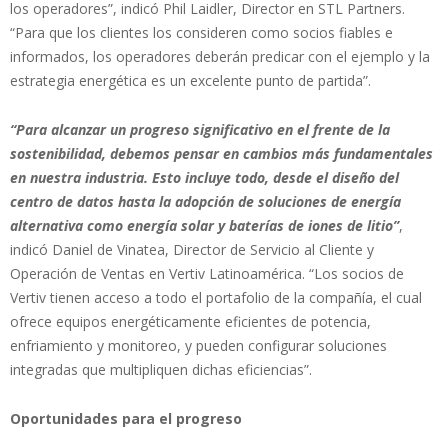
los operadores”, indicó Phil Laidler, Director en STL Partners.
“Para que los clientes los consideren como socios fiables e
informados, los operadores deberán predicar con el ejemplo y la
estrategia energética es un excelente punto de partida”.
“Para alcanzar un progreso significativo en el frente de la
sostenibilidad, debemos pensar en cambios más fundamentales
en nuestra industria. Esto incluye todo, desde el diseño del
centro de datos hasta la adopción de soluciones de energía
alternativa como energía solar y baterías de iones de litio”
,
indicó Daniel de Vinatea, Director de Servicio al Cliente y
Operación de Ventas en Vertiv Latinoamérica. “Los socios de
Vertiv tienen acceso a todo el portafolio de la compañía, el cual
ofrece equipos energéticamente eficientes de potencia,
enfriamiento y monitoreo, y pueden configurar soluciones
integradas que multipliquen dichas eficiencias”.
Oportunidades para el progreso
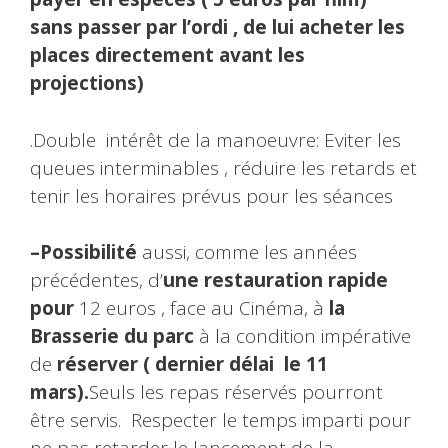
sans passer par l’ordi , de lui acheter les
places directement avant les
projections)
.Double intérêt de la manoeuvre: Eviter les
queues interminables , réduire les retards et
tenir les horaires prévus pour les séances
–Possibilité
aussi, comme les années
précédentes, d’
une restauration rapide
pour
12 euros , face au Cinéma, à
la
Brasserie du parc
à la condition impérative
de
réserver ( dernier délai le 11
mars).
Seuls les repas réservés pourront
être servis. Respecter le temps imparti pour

┄┄┄┄┄┄┄┄┄┄┄┄┄┄┄┄┄┄┄┄

* **Instructions to follow**: The entries need to be restated exactly, and their pictures left out.

* **Answer for this exercise**:
los operadores”, indicó Phil Laidler, Director en STL Partners.
“Para que los clientes los consideren como socios fiables e
informados, los operadores deberán predicar con el ejemplo y la
estrategia energética es un excelente punto de partida”.
“Para alcanzar un progreso significativo en el frente de la
sostenibilidad, debemos pensar en cambios más fundamentales
en nuestra industria. Esto incluye todo, desde el diseño del
centro de datos hasta la adopción de soluciones de energía
alternativa como energía solar y baterías de iones de litio”
,
indicó Daniel de Vinatea, Director de Servicio al Cliente y
Operación de Ventas en Vertiv Latinoamérica. “Los socios de
Vertiv tienen acceso a todo el portafolio de la compañía, el cual
ofrece equipos energéticamente eficientes de potencia,
enfriamiento y monitoreo, y pueden configurar soluciones
integradas que multipliquen dichas eficiencias”.
Oportunidades para el progreso
sans passer par l’ordi , de lui acheter les
places directement avant les
projections)
.Double intérêt de la manoeuvre: Eviter les
queues interminables , réduire les retards et
tenir les horaires prévus pour les séances
–Possibilité
aussi, comme les années
précédentes, d’
une restauration rapide
pour
12 euros , face au Cinéma, à
la
Brasserie du parc
à la condition impérative
de
réserver ( dernier délai le 11
mars).
Seuls les repas réservés pourront
être servis. Respecter le temps imparti pour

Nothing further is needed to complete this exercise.